EPA chief says clean drinking water is bigger threat
Washington – Unsafe drinking water, not climate change, is the world’s most immediate public health issue, Environmental Protection Agency administrator Andrew Wheeler contended Wednesday.
Environmental groups responded by saying the Trump administration was neglecting – or worsening – both health threats.
Wheeler made his case for a shift in public focus in a CBS News interview that aired Wednesday, and in a speech later in the day in Washington on global water issues.
Wheeler told CBS News that climate change is “an important issue” but that most of the threats it poses are “50 to 75 years out.”
He said it was “unreasonable” for 2020 Democratic candidates to pay so much attention to it.
The Natural Resource Defense Council responded by citing the damage and deaths from hurricanes Harvey and Maria in 2017, and from back-to-back years of record wildfires in California.
“Wheeler’s claim is off by about 50 to 75 years,” NRDC spokesman Jake Thompson said in an email. “Climate change and its impacts are here today, and getting worse soon.”
Wheeler’s low-key assessment of any immediate danger from climate change is in line with that of the Trump administration overall, which is working to open more public lands for oil and gas development and to prop up the flagging domestic coal industry.
President Donald Trump at times belittles the warnings on climate change coming from scientists in and out of his government.
“Wouldn’t be bad to have a little of that good old fashioned Global Warming right now!” Trump tweeted during a cold snap in January.

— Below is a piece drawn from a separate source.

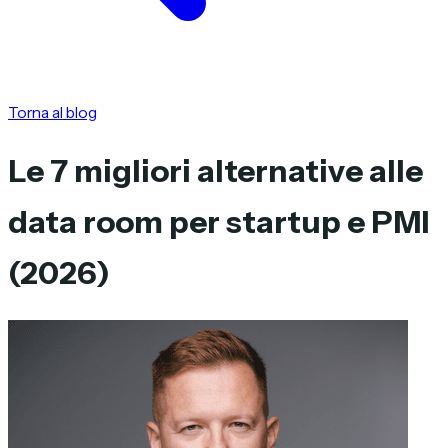
Torna al blog
Le 7 migliori alternative alle
data room per startup e PMI
(2026)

The federal government’s own climate assessment last year concluded climate change caused by oil, gas and coal emissions already is hitting the United States.
Weather extremes such as flooding, hurricanes and drought “have already become more frequent, intense, widespread or of long duration,” the report, compiled by scientists at EPA and other federal agencies, said.
Climate scientists say the world needs to act quickly and sweepingly to curb emissions and stave off the worst extremes of climate change.